Four AM. I got a few hours’ sleep, but my troubles chased me down. It’s ten in Ireland, though, and Morgan bought me a calling card when we went shopping.

Mom’s voice is frantic, angry. She’s demanding things I can’t give her. Demanding I come home immediately, demanding I tell the police they’re wrong about me. 

Wish I could help you. Seriously. 

“Mom, I’m trying. Trust me. I want to come home more than anything in the world, I —” 

There’s a series of knocks on my hotel room door. No one seems willing to leave me alone.

“Mom, listen, I have to go. I’ll call you again later, I promise. Mom, someone is at the door. I love you.” Not sure if she hears me through her own rebuttal, but I hang up anyway.

There’s another set of knocks as I stumble to the door and open it. 

It’s Morgan. Black blazer over a charcoal dress, perfectly composed. Nude makeup lacquered; all paradox. “Get dressed,” she says. “We’re going to see someone.” 

Suddenly aware that I’m only wearing a pair of boxers. I watch her notice this, but nothing registers. Not embarrassed, or impressed, or laughing. 

“Okay. Who are we going to see?”

Morgan doesn’t answer me. “Knock on my door when you’re ready,” she says, then turns and leaves. 

The door shuts, cool night extinguished with it.

I get dressed, use the toothbrush and razor she bought me. My new wardrobe hangs in my closet—better than what I wore before. She picked up a thousand dollars of clothes, and she paid for them like it was an afterthought. 

Once I’m dressed, I grab my phone. Earlier, I turned notifications off, since the texts are constant at this point. Another fifty in the past six hours. 

I tap the screen. Today’s messages start decent enough. Some from Eric—I like Eric, we played soccer together. The first two sound normal, asking if I can talk, if I’m okay. Then he asks why I did it.

There’s three from Anna. She’s sweet, a pretty redhead. The sentences are perfectly crafted, with immaculate punctuation and spelling.

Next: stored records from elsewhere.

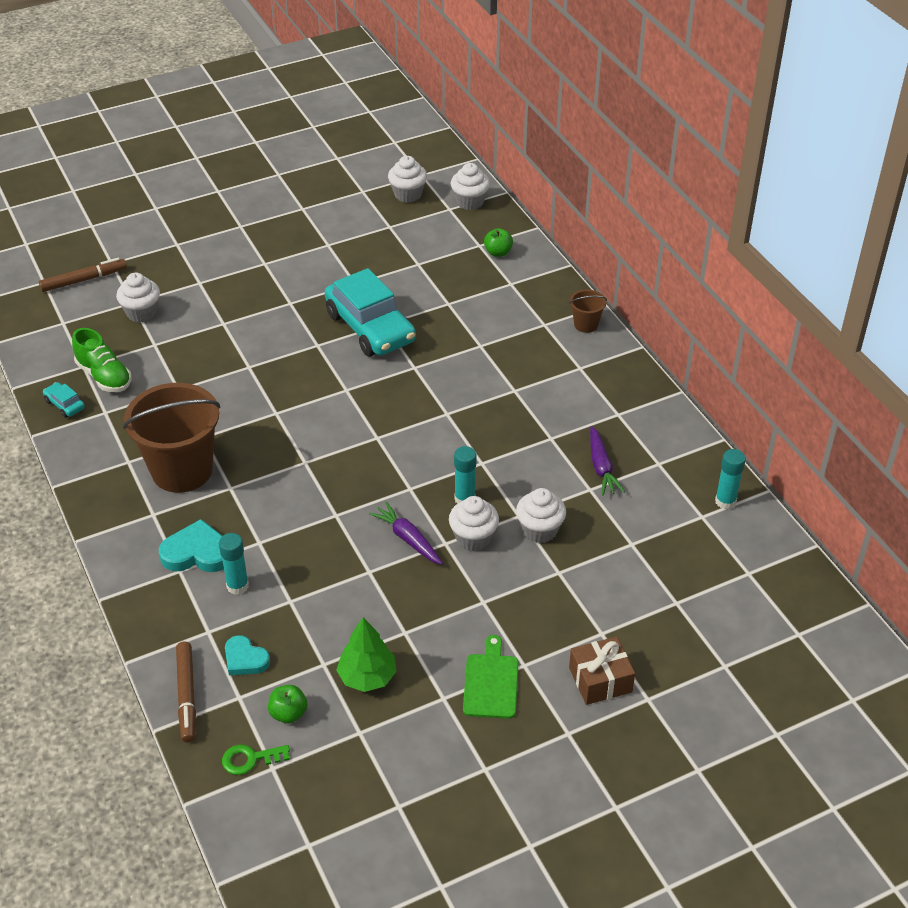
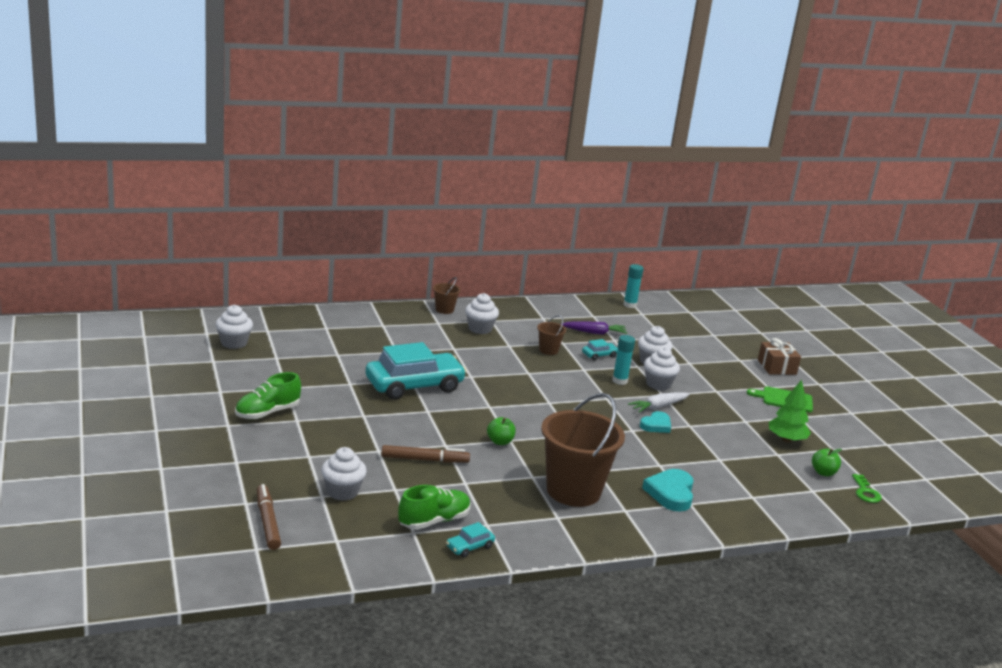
camera: 85 degrees left, 20 degrees down
brown marker [176,642,196,742] -> brown marker moved to [381,445,470,463]
turquoise glue stick [219,533,249,595] -> none
turquoise heart [225,635,270,675] -> turquoise heart moved to [640,411,671,433]
purple carrot [369,502,443,565] -> white carrot [628,392,690,412]
white cupcake [451,163,490,210] -> white cupcake moved to [465,293,499,334]
green apple [484,228,513,257] -> green apple moved to [487,417,516,445]
none -> green shoe [235,372,301,419]
none -> brown bucket [537,315,566,355]
none -> turquoise car [582,339,618,360]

And, they are mostly different ways of promising I’ll burn in hell for all eternity. 

Then, there’s a sharp decline. The rest of the messages are from numbers that aren’t in my phone, people I probably never met or spoke with. 

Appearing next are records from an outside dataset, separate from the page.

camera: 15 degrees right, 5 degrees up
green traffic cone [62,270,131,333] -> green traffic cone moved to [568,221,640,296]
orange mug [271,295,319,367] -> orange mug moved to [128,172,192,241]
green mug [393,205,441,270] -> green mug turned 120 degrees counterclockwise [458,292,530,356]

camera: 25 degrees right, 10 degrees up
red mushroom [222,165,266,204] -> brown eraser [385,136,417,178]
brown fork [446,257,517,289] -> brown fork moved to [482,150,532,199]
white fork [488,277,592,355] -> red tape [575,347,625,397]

And they are bile. Words beaten with sledgehammers then sent tottering at me, suffering misshapen things. All capitalized, misspelled, misused. Shambling, tortured language. 

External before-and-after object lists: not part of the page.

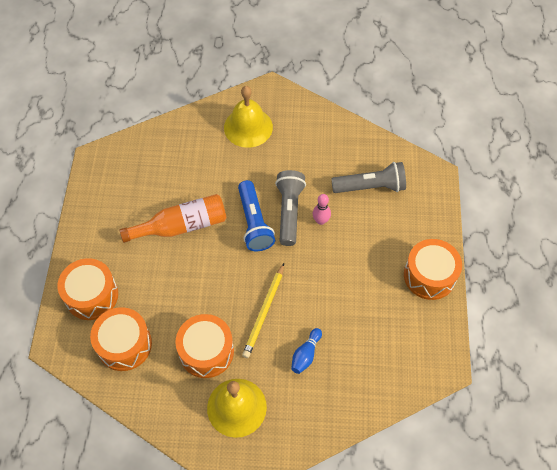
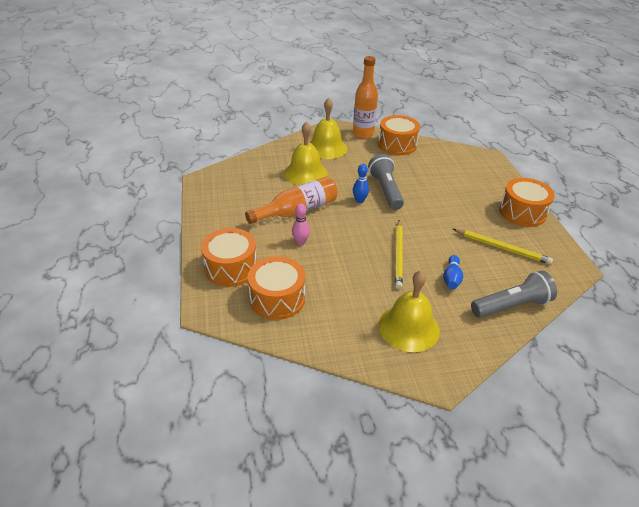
camera: 15 degrees left, 20 degrees down
orange drum [175,314,234,378] -> orange drum moved to [378,115,420,155]
blue flashlight [238,180,275,251] -> blue bowling pin [353,164,369,203]
pink bowling pin [313,194,331,225] -> pink bowling pin moved to [292,203,310,245]
grey flashlight [331,162,406,193] -> grey flashlight moved to [471,271,557,318]
none -> yellow bell [284,122,328,186]
none -> orange bottle [353,56,378,139]
none -> yellow pencil [453,229,553,265]

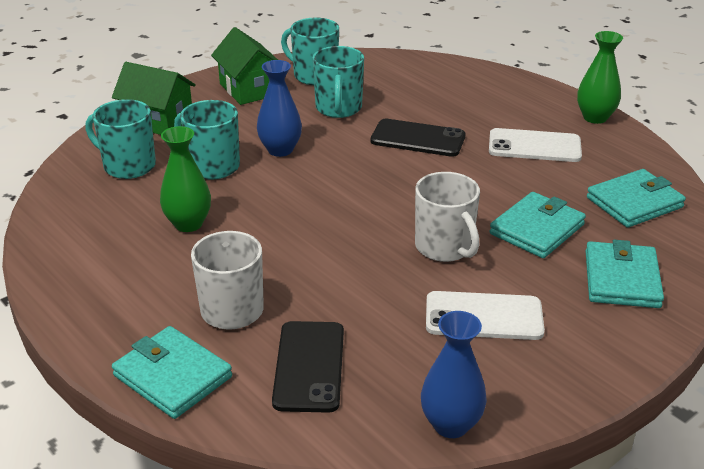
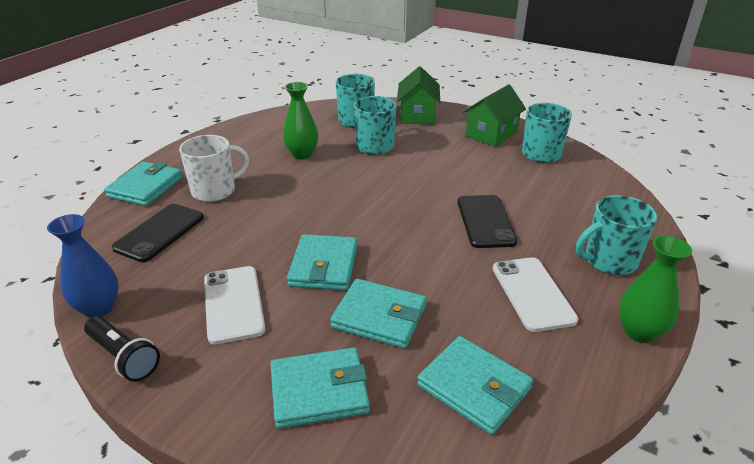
camera: 70 degrees right, 0 degrees up
blue vase [257,60,302,157] -> none
black phone [272,321,344,413] -> black phone turned 45 degrees counterclockwise [112,204,204,262]
turquoise mug [313,46,364,118] -> turquoise mug moved to [576,195,657,275]
white mug [415,172,480,262] -> turquoise wallet [287,234,357,290]
none -> black flashlight [84,316,160,382]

Torture me. Castrate me, burn me with hot irons. Brutalize my mother in front of me, murder my father, hope I get raped in prison daily. A litany of curses from four dozen voices, some howling discordant melody. 

Dinosaur minds, cold and dumb and certain. 

The door opens; Morgan stands in the frame. 

I stare up at her, wet-eyed. “Sorry, I just—my phone.” 

“Stop looking at it. Come with me.”

I follow her out of my motel room and across the night. She flows over the parking lot, long skirt swaying around hips. The single streetlight shines down on a rose red Cadillac, maybe ten years old, a sedan with clean angles like medieval armor. The lights blink in recognition as she presses the unlock button, then we’re inside.